The patient is an 18-year-old female high school student previously diagnosed with migraine and schizophrenia. She was brought to the Emergency Department by her family due to acute agitation, confusion and episodes of crying and laughing.
Upon initial assessment, the patient was observed to have catatonic features, such as psychomotor retardation, stupor, selective mutism and ambivalence. No psychotic or mood features were observed at that time. The patient’s mother reported that the patient was doing fine until three days prior to her presentation. The patient fainted on the bus on the day of her final exam. Her mother described psychomotor retardation, regressive behaviour, hyperphagia and perseveration of speech when attempting to communicate with the patient. She was concerned when the patient was unable to identify her family members and would shift from sobbing to inappropriate laughter spontaneously. The patient was started on lorazepam in the Emergency Department and subsequently improved.
Upon admission to the psychiatric ward, the patient reported no recollection of the events that took place after her collapse and did not comprehend the reason behind her admission.
She reported that prior to fainting on the bus, she was experiencing a severe migraine attack with motor weakness. She stated that she had fainted around five times in her lifetime, usually after experiencing a severe migraine.
The patient started having migraine attacks three years ago. She had headaches almost daily and had multiple visits to the Emergency Department requiring intravenous paracetamol to relieve her headaches. The patient’s migraines were mainly right-sided and were usually accompanied by right-sided eye pain, tinnitus, upper and lower limb weakness, and dizziness. She disclosed that sometimes she heard voices while experiencing severe headache episodes. She elaborated that she heard the voice of one male speaking in "their own language" that only she can understand.

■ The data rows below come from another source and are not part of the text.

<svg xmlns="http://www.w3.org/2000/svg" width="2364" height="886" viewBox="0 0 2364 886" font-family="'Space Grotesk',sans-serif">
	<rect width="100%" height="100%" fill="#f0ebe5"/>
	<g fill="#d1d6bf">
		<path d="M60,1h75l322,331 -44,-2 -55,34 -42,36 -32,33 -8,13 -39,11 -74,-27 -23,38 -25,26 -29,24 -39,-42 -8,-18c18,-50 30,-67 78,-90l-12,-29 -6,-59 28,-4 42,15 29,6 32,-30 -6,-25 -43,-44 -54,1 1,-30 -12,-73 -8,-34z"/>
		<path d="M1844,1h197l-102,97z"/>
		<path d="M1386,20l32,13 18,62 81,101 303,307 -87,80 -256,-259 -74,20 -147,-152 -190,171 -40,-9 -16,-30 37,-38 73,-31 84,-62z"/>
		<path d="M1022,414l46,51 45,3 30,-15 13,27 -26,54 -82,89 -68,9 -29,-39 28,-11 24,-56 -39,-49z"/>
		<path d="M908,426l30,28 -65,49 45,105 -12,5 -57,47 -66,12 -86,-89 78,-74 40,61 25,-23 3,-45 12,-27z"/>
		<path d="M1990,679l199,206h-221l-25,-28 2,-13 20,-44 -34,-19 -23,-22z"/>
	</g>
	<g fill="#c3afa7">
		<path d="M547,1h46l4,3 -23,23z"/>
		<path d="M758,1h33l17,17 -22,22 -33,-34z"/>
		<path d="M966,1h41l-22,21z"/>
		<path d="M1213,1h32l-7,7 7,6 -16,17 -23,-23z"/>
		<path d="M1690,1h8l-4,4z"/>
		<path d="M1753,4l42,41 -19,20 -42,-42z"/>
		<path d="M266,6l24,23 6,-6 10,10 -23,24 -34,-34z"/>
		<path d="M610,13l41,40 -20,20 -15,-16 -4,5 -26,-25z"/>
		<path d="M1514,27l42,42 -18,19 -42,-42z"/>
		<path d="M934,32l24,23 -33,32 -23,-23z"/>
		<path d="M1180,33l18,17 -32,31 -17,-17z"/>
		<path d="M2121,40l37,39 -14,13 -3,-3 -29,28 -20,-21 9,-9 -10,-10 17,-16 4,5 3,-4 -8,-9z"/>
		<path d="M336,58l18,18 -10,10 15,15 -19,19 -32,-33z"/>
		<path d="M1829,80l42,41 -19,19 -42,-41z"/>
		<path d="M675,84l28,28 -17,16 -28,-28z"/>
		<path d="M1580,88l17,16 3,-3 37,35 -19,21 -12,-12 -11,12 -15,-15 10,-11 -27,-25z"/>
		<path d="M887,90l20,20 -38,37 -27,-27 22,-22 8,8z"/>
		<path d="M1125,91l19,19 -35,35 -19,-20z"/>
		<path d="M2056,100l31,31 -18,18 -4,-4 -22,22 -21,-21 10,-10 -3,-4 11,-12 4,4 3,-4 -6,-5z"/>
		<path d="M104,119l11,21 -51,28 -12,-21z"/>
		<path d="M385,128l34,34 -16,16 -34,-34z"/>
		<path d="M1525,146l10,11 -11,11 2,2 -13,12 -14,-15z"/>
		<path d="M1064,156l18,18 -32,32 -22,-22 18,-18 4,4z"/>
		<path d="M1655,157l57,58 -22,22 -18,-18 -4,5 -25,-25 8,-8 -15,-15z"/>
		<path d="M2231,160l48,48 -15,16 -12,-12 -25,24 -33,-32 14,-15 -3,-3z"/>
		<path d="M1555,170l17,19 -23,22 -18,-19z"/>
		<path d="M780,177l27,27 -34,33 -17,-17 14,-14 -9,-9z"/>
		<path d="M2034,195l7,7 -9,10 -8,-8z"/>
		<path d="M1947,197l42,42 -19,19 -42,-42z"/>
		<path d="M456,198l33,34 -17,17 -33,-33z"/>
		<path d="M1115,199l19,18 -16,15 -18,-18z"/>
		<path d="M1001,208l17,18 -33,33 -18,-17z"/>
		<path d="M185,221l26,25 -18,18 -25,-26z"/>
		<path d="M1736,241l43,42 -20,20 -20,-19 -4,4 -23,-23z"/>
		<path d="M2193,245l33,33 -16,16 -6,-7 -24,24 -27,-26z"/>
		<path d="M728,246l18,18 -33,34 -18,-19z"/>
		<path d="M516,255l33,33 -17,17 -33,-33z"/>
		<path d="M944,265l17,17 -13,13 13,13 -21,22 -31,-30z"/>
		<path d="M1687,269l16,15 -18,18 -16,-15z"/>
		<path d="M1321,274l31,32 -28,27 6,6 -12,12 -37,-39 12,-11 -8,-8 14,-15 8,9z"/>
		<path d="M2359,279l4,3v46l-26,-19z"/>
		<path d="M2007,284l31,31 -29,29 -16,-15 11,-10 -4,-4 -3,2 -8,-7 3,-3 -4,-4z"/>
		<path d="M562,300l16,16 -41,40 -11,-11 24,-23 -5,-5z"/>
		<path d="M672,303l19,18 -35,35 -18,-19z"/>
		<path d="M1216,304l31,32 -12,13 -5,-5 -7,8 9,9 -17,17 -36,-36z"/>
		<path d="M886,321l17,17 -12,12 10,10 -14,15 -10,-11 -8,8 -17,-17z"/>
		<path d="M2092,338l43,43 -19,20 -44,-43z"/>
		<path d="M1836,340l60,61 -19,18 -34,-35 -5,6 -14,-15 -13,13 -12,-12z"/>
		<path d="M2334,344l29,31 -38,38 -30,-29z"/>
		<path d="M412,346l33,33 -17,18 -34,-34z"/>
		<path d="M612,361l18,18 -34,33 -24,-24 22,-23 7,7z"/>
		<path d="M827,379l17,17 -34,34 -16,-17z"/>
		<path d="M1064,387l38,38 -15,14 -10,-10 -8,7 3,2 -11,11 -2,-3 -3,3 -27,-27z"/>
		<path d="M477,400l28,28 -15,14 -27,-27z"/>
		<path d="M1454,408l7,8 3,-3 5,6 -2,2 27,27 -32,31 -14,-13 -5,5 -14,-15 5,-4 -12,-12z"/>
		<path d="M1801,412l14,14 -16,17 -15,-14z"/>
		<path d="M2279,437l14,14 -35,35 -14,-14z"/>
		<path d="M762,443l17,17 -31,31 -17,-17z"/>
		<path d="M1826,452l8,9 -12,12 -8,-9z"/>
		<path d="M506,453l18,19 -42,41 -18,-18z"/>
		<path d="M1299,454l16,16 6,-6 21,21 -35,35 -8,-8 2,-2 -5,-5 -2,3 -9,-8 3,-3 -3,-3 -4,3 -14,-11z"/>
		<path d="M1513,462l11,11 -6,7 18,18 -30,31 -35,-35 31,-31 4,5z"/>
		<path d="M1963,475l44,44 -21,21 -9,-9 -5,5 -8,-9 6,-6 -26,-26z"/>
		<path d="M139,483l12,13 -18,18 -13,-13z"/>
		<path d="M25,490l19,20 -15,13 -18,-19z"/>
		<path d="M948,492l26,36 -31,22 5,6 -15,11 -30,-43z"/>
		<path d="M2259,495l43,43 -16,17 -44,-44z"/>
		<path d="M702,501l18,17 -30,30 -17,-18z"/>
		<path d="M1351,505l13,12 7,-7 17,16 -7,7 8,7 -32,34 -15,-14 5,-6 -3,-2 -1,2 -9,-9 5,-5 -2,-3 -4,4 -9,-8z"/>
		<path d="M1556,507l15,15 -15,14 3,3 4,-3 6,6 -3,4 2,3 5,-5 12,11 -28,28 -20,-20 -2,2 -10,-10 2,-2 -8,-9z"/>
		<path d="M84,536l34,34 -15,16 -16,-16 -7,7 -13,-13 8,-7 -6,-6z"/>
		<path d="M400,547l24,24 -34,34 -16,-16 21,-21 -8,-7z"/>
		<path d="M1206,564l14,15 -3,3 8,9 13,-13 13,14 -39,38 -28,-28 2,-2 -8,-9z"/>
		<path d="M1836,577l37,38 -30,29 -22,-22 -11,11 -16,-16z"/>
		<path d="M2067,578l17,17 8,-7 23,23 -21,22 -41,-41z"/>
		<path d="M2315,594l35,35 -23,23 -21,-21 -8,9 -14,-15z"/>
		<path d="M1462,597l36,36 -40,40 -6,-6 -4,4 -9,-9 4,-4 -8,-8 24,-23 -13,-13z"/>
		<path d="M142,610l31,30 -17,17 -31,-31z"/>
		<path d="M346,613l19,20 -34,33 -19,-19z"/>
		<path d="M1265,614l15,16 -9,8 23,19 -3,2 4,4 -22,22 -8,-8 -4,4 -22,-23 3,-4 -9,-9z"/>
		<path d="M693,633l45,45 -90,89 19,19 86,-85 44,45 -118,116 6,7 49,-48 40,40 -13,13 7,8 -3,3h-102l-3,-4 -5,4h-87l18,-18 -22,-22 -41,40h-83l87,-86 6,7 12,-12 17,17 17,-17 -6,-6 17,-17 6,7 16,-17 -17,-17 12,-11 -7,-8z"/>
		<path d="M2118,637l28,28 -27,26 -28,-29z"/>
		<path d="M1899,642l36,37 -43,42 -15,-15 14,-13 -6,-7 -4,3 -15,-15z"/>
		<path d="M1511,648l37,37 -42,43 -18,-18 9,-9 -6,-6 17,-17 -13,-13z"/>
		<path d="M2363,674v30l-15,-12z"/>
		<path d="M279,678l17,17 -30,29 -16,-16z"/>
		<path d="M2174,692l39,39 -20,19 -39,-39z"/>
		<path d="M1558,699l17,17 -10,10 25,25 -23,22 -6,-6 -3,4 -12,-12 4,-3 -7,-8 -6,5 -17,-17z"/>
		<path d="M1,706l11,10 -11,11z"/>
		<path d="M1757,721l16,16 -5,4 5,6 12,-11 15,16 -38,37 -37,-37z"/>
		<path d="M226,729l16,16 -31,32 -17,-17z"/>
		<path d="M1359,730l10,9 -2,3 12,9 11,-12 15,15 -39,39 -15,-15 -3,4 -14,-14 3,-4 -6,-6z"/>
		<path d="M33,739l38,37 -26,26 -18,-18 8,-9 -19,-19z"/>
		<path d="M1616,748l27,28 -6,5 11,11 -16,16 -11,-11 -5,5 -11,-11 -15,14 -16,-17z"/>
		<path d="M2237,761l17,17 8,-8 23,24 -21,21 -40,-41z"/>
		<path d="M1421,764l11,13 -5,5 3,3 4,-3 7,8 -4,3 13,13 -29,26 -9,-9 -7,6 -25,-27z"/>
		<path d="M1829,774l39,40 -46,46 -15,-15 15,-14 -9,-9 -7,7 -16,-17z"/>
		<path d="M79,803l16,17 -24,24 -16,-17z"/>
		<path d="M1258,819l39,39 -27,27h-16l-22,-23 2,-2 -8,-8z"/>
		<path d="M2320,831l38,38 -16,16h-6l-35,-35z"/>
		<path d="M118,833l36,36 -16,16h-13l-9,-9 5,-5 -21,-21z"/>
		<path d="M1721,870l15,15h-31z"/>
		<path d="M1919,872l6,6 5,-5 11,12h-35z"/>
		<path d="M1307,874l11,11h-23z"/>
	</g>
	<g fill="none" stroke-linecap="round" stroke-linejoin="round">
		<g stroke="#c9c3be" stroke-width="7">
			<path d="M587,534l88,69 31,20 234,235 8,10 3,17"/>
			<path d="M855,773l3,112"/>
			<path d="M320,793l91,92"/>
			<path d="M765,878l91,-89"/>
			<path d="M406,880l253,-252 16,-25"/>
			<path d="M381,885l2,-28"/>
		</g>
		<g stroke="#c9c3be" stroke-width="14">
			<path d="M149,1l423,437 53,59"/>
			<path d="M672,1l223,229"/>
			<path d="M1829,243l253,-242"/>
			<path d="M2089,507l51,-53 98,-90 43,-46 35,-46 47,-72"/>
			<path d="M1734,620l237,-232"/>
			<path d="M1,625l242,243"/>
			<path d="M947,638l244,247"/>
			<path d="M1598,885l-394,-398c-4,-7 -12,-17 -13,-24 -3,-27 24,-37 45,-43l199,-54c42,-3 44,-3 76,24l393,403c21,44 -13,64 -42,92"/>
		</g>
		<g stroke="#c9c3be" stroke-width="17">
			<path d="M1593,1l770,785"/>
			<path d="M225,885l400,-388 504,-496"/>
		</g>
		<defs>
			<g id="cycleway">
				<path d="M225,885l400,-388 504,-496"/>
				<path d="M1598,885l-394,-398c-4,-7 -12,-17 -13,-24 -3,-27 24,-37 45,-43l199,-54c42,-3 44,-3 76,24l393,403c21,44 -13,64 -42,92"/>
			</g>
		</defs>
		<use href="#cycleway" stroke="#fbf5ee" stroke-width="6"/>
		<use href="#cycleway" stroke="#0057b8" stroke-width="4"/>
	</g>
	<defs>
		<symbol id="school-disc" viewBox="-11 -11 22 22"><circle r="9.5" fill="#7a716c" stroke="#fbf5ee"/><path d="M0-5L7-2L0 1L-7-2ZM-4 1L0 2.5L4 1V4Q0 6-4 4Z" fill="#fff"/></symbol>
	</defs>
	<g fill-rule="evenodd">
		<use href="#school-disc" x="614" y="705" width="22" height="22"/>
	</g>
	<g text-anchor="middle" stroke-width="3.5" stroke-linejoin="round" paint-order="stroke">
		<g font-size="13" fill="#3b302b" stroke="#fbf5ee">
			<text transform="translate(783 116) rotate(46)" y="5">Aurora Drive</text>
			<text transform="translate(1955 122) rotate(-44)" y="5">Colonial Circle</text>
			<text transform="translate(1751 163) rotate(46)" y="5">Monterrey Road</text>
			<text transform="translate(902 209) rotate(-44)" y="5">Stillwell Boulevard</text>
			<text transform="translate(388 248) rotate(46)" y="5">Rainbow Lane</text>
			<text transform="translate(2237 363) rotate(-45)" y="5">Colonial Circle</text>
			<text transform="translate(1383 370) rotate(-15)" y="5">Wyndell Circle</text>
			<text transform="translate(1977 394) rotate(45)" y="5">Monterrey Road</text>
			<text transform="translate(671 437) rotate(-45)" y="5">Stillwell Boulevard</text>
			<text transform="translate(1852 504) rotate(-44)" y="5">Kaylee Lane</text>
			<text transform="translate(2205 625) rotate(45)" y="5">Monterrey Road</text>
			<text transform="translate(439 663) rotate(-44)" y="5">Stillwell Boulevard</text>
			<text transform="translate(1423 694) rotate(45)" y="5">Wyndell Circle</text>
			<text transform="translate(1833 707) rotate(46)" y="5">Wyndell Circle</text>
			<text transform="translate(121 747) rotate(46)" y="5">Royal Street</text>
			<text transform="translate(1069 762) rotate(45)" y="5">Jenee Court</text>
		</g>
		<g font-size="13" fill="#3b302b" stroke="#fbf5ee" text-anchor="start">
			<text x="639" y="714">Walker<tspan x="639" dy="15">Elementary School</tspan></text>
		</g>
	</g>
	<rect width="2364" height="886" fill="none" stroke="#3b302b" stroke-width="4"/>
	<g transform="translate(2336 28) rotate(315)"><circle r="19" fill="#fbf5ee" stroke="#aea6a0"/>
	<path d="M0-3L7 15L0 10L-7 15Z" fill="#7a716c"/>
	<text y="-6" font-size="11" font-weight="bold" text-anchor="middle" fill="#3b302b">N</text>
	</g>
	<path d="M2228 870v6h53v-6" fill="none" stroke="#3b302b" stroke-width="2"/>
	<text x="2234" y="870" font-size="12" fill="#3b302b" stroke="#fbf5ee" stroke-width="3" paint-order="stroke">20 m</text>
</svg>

Once the headache resolved, the voice stopped after nearly 24–48 hours.
She complained of the following symptoms that typically appear before the headache starts: tearing of the right eye, shortness of breath, circles of light, bilateral tremors in the hands and feet, blurry vision, and occasionally slurred speech and stuttering.
Upon examination, no papilledema was observed. The neurological examination results were normal. Computed tomography was performed and was significant for mildly prominent bilateral lateral ventricles with no periventricular ooze, suggesting increased intraventricular pressure. Magnetic resonance venography and magnetic resonance imaging were performed, and no abnormalities were noted.
The patient was initially managed for her migraine with the nonsteroidal anti-inflammatory drugs, amitriptyline and topiramate. Neither of the agents were effective, and the patient was recently started on prophylactic botulinum toxin injections, which had mild effects that wear off after a month.
The patient’s first encounter with mental health services was a year ago, when she was diagnosed with schizophrenia. She reported complex visual hallucinations and second-person auditory hallucinations. The patient was insightful about these hallucinations; however, there were few incidents where she lacked insight and could not tell if these hallucinations were un-real. She also reported feelings of paranoia, specifically of being watched and followed, but never to a delusional level. The patient denied experiencing delusions of passivity or delusions of though control.
The patient was started on olanzapine 5 mg a year ago. She stated that olanzapine improved her sleep, increased her appetite, and reduced the auditory hallucinations accompanying her migraines. At a later visit, the patient disclosed that she stopped taking olanzapine and started taking fluoxetine as advised by her friend. She reported that this change caused improvements, such as less anxiety and irritability.
The patient stated that she was physically abused by her father when she was 15 years old. She specifically highlighted an incident where the father slapped her face forcefully, which initially affected her facial sensations in the side where she was slapped. She started physiotherapy, but it was unsuccessful, and ultimately culminated in the onset of her chronic migraines. Her parents separated during this period.
She denied any family history of mental illness and denied substance misuse.
The patient had no significant medical problems other than chronic sinusitis.
There was no history of head trauma or meningitis or a known family history of migraine or psychiatric illness.
The patient had achieved normal milestones as a child.
The patient was discharged from the psychiatric unit with a diagnosis of sporadic hemiplegic migraine-induced psychosis and was prescribed lamotrigine 25 mg twice daily. During outpatient follow-up, the dose of lamotrigine was gradually increased until the patient reached a dose of 250 mg. She reported more than 50% improvement in headache severity and frequency, which eventually resolved her psychosis. The patient developed an itchy rash at this dose, and the dose was reduced to 200 mg, which provided a similar response as per the patient’s report. She also reported gastrointestinal side effects that were successfully managed by dividing the dose to thrice daily administration and taking it after meals.